И вот однажды днем мы устроили военный совет, чтобы придумать, как сократить количество и длительность приступов. Усевшись втроем на террасе, мы определили, каким оружием бороться с этой тяжелой напастью. Папа сказал, что Мамочке не следует пить коктейли с утра до вечера: жажды они не утоляют и пользы не приносят. Конечно, нельзя утверждать наверняка, что коктейли ускоряют процесс съезжания крыши, но совершенно ясно, что они его и не тормозят. Мамочка согласилась, хотя и с болью в душе — коктейли были ее подлинной страстью. За это она выговорила себе право на бокал вина при каждой трапезе, заявив, что в военное время неразумно лишать ее сразу всех видов оружия.

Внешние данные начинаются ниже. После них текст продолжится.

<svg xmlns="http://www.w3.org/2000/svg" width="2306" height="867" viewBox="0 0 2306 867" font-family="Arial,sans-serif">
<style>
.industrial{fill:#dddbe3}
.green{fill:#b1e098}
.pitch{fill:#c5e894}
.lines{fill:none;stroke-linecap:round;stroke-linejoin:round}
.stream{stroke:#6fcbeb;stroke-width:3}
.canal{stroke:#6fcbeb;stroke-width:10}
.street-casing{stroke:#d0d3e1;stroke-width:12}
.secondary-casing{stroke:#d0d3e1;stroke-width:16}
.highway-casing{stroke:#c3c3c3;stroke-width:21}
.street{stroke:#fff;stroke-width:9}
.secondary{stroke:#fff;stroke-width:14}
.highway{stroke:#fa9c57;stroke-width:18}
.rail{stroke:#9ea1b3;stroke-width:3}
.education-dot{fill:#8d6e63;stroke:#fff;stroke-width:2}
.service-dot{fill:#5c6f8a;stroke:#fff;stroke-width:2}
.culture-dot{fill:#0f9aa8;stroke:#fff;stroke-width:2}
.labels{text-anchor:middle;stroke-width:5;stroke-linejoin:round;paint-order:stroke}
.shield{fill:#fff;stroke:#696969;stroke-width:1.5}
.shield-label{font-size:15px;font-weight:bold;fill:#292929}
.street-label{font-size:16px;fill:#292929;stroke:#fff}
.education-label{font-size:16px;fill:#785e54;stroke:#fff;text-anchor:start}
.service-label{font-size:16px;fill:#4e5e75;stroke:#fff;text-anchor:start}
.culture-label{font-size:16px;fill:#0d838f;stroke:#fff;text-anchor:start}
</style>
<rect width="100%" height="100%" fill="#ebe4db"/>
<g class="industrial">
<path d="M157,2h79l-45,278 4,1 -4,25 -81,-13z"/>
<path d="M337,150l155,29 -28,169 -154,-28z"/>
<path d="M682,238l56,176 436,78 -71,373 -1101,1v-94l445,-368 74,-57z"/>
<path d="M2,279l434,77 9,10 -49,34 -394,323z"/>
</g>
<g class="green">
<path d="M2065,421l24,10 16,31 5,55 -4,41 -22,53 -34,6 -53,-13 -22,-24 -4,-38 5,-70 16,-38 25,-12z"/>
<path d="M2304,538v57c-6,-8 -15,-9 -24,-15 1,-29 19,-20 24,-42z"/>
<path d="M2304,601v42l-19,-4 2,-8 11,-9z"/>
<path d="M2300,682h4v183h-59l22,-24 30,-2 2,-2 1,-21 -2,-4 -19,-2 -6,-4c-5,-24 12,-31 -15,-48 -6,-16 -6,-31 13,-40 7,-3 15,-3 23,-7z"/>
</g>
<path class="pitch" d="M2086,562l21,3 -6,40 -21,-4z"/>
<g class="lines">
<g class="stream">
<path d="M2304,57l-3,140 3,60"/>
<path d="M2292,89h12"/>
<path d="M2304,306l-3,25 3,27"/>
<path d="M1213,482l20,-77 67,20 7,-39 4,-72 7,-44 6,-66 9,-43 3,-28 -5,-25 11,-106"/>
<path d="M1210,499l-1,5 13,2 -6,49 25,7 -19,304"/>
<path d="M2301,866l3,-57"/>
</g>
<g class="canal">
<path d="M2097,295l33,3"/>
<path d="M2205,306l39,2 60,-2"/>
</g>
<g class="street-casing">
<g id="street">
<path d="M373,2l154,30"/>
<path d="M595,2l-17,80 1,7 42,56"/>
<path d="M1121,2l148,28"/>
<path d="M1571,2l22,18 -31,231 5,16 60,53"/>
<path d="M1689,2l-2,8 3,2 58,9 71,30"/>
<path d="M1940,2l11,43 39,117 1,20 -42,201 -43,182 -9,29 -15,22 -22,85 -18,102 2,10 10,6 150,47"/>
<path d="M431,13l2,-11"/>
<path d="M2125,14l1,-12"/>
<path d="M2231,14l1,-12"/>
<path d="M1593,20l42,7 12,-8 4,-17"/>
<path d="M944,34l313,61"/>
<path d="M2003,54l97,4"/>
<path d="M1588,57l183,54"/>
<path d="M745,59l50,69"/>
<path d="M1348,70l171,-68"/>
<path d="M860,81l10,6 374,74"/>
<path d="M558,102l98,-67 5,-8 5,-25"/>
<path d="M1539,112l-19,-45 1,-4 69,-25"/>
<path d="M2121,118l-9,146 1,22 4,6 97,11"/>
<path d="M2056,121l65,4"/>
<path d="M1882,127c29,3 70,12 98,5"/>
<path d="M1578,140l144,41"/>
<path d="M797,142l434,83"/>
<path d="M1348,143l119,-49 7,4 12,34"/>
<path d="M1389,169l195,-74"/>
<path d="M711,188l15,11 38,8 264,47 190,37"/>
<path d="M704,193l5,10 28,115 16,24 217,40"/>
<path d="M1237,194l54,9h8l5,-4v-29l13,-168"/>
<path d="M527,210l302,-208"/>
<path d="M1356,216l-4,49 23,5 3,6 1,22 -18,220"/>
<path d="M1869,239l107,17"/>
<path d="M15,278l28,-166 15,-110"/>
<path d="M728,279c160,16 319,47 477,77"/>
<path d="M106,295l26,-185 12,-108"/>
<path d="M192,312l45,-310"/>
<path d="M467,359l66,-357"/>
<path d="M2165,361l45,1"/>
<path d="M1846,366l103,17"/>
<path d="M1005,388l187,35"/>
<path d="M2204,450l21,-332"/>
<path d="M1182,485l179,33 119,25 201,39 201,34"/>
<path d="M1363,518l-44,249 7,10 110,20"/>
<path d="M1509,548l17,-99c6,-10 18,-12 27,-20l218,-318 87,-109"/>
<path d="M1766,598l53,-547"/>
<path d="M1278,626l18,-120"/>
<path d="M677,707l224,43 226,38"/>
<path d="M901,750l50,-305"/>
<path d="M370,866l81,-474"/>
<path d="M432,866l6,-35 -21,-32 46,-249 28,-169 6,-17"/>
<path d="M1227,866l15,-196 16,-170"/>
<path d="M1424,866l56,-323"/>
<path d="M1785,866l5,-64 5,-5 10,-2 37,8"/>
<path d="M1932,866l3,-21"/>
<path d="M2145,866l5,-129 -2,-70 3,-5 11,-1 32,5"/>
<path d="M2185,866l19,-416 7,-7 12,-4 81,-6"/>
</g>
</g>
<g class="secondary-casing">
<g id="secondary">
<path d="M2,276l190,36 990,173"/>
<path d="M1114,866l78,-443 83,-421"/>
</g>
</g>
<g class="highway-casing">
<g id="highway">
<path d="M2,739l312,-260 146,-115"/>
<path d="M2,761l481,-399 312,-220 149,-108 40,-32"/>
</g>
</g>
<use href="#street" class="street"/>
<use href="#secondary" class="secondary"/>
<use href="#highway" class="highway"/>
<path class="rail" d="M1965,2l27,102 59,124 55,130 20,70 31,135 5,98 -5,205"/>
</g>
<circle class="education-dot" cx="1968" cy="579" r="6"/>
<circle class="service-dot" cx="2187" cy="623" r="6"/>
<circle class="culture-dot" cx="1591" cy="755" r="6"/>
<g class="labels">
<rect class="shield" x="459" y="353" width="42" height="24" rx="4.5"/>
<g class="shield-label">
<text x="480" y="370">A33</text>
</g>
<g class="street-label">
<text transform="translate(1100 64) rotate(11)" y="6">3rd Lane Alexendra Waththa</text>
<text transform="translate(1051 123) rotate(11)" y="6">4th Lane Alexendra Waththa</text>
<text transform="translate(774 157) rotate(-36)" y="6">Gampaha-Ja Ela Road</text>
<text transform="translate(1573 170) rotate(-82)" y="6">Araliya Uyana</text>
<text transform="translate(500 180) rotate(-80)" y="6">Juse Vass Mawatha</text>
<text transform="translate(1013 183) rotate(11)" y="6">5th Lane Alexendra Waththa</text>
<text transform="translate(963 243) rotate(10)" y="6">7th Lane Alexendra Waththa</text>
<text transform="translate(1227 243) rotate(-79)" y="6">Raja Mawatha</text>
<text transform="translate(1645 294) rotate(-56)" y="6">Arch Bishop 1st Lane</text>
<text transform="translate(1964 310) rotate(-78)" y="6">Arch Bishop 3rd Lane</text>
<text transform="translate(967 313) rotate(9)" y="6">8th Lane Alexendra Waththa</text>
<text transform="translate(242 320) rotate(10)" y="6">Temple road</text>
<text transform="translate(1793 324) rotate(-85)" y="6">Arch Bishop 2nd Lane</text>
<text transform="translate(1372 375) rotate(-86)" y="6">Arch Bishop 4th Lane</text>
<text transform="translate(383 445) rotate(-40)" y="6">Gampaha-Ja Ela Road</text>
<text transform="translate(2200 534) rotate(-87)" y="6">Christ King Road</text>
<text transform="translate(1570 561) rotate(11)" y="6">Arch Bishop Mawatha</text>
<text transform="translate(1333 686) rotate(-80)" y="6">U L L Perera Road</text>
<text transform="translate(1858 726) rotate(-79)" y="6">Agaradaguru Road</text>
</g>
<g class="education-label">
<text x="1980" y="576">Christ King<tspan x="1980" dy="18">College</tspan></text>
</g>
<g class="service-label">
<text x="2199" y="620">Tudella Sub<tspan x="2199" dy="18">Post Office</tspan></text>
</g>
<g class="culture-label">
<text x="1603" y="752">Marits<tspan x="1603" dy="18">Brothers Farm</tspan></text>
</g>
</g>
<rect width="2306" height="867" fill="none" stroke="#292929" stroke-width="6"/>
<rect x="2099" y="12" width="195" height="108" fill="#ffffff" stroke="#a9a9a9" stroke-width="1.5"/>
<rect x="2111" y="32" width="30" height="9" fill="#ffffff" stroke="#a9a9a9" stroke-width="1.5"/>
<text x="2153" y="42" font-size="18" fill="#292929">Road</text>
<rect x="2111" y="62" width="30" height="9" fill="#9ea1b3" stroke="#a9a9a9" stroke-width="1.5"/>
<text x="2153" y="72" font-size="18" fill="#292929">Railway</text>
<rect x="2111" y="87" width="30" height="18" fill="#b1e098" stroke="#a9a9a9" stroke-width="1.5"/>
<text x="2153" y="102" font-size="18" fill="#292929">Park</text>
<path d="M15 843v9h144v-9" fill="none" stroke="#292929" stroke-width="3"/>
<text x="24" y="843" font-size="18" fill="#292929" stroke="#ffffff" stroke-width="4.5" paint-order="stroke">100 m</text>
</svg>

Ну и раз уж Мамочка добровольно сдалась в плен, она попросила нас с Папой запирать ее на чердаке, как только ее безумие даст о себе знать. Она утверждала, что может бороться со своими злыми демонами только в темноте. Папа ужасно расстроился, но все же пошел наверх, забил там наглухо все окна, вымел пыль, снял паутину и поставил кровать. Да, нужно было в самом деле очень сильно любить свою жену, чтобы запирать ее в этой мерзкой конуре, пока она не успокоится. Всякий раз, как у Мамочки начинался приступ безумия, на Папу смотреть было страшно; он вел ее на чердак, она вопила, а он мягко говорил с ней и все-таки вел, потому что не мог поступить иначе. Я затыкал уши, чтобы не слышать всего этого, а если приступ продолжался слишком долго, спускался к озеру, чтобы попытаться забыть о том, какие гадости преподносит нам жизнь, но иногда вопли Мамочки были слышны даже там, и тогда я начинал петь во все горло, пока эти вопли не снижались до еле различимого шепота. Потом, выиграв битву со своими демонами, битву против себя самой, она стучала в дверь и спускалась вниз с видом победительницы, в полном изнеможении и чуточку смущенная. Но даже при том, что эти чердачные приступы изматывали Мамочку вконец, она все равно не могла заснуть ночью и принимала снотворные. А уж когда она спала, демоны теряли над нею власть и не могли на нее напасть, и она забывалась глубоким сном воительницы.